Jest jednak jeszcze trzecie „skopiowanie”, które wprawdzie nie miało jak dotąd miejsca, lecz może się wydarzyć… inwazja na Europę. Cóż się bowiem dzieje? Europa tonie w zalewie muzułmańskich barbarzyńców, którzy rabują i gwałcą. Europa upada… więc Rosja może się ogłosić przyszłą odtwórczynią świetności zdewastowanych ziem, przy okazji w swym sowieckim stylu rozstrzeliwując kogokolwiek, kto by „przeszkadzał”. Jaki ma to związek z historią Polski? A no taki, że to dzikie hordy Mongołów były tym czynnikiem, który unicestwił Ruś Kijowską w drodze na Polskę i Węgry.

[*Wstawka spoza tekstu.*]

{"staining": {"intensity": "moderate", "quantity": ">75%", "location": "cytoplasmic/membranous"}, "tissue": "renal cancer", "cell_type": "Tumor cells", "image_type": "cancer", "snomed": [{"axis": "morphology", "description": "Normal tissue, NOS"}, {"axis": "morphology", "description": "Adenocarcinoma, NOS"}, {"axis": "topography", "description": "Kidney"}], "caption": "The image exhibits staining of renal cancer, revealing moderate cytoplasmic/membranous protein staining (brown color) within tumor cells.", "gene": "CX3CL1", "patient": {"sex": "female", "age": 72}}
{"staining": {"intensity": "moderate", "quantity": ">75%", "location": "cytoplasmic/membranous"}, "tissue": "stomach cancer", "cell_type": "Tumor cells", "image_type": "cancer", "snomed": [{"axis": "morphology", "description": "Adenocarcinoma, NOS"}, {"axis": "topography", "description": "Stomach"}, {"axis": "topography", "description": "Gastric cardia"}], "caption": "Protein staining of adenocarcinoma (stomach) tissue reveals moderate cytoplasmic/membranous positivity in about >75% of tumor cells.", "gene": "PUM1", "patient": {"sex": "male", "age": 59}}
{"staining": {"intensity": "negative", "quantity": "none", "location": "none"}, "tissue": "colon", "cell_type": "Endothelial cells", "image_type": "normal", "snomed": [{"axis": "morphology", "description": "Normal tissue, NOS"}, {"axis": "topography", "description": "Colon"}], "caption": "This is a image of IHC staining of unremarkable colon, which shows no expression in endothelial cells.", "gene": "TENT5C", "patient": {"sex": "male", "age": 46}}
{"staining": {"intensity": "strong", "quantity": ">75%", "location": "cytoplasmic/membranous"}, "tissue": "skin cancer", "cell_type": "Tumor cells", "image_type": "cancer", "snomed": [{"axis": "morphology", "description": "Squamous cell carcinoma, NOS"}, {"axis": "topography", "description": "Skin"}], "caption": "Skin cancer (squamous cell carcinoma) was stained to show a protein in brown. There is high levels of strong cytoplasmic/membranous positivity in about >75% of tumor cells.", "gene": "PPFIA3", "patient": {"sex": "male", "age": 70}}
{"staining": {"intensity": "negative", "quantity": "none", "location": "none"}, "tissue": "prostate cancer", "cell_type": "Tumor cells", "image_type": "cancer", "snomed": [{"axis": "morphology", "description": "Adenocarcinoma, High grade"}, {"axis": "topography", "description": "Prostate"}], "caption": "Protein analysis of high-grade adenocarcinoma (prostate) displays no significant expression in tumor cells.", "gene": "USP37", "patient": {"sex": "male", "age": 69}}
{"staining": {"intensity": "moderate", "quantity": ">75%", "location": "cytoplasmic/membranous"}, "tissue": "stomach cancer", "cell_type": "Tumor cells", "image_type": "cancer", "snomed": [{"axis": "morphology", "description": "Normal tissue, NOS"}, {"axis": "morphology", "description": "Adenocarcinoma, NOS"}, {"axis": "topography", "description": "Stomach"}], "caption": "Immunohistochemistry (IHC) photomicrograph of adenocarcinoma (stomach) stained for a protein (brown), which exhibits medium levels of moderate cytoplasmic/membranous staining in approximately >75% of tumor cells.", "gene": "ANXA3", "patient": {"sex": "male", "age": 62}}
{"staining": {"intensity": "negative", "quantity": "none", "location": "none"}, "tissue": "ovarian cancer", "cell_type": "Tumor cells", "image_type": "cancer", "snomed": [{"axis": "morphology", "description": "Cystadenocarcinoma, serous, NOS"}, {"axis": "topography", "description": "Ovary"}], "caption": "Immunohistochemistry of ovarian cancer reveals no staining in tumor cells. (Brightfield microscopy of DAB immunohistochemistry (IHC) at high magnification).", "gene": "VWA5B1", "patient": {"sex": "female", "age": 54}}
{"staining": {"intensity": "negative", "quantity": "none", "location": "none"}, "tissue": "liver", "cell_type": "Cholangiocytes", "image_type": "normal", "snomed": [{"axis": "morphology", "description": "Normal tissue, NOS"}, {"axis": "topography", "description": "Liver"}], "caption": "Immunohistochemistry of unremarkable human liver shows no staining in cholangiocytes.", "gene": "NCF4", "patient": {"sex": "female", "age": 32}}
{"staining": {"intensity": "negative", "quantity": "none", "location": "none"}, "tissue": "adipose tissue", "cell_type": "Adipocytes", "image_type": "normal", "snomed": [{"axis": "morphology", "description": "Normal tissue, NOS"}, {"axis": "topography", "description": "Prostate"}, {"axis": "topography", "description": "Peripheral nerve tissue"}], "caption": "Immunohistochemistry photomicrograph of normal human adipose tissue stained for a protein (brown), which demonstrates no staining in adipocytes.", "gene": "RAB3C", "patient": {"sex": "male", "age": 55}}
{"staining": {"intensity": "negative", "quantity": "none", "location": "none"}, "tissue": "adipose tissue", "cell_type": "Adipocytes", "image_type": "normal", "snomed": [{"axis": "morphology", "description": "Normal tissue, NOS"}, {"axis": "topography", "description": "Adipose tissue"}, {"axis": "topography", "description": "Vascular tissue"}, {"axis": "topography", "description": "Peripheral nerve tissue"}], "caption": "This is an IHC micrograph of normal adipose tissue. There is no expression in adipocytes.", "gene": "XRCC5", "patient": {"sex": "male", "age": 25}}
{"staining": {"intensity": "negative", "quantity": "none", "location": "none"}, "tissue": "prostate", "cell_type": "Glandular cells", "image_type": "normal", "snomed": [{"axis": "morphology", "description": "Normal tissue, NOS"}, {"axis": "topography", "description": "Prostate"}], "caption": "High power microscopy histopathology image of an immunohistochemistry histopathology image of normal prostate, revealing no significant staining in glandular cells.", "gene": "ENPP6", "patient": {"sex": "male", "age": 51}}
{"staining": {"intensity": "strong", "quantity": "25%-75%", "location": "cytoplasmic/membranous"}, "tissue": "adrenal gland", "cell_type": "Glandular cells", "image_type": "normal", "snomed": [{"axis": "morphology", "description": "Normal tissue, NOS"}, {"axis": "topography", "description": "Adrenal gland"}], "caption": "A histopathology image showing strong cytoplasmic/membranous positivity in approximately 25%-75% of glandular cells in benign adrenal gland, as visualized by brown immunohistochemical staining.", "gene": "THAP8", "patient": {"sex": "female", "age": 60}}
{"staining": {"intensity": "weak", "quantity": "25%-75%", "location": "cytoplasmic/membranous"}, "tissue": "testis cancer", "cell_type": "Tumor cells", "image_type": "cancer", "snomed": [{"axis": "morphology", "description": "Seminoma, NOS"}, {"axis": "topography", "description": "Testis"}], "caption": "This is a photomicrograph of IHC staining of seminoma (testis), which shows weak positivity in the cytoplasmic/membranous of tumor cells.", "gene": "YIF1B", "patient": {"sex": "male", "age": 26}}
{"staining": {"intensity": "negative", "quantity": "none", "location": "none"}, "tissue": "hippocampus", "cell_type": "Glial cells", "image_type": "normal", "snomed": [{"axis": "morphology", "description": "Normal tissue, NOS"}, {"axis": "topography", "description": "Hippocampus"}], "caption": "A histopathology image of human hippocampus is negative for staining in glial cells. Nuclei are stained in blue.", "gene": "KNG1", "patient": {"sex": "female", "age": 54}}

Potem zaś większość ziem ruskich została włączona w odbudowujące je Wielkie Księstwo Litewskie, choć asymilacja Rusinów z unią polsko-litewską nie w smak była Iwanowi IV Groźnemu.

„Litwa zagarnęła ziemie spalone przez jakichś dzikusów? To i my możemy!”. Dla nas może się to wydawać niepojęte, ale sporo europejskich internautów chciałoby „opieki Putina” i bynajmniej nie mówię o rusofilach z Bałkanów.

Brzmi ładnie?
a) Niech Putin poda, ileż to gwałtów i zbrodni katyńskich Polacy zgotowali w tych kilku polskich wsiach na Zaolziu. U nas zaś niestety na stałe zakorzeniły się w naszym języku potocznym rosyjskie słowa ch*j i p*zda, które sprzed pochodu rosyjskich gwałcicielów z 1944 jakoś nie były u nas znane.
b) Oddali Wileńszczyznę Litwie (noba bene robiąc dokładnie to samo 26 października 1939, bo i tak Litwa sekretnie była przeznaczona do aneksji)? Czyli etniczność nie ma żadnego znaczenia, a jednak paplają o świętej rosyjskojęzyczności zagarnianych przez siebie obszarów Ukrainy.
c) Uzasadnienie inwazji na Europę przykładem Wielkiego Księstwa Litewskiego będzie równocześnie mimowolnym potwierdzeniem odrębności narodu ukraińskiego i białoruskiego, które same decydują, z kim chcą trzymać, więc trzeba ich wolę uszanować. Nijak ma się to do zdziczałego tłumu Rosjan upokarzających jeńców ukraińskich na ulicach w Donbasie. Po całej pokazówce wozy rosyjskie obmyły gaśnicami całą ulicę, tak jak to zrobiono po podobnie wyglądającej pokazówce z jeńcami niemieckimi w Moskwie w końcówce II wojny światowej.

Oczywiście to wszystko nie będzie dla nich miało żadnego znaczenia. Liczy się polityka faktów dokonanych. Grunt, to maksymalnie wykorzystywać fakt, iż stosunki potencjalnych członków międzymorza zostały po Zimnej Wojnie "zresetowane", więc teraz łatwiej nam będzie się trzymać razem.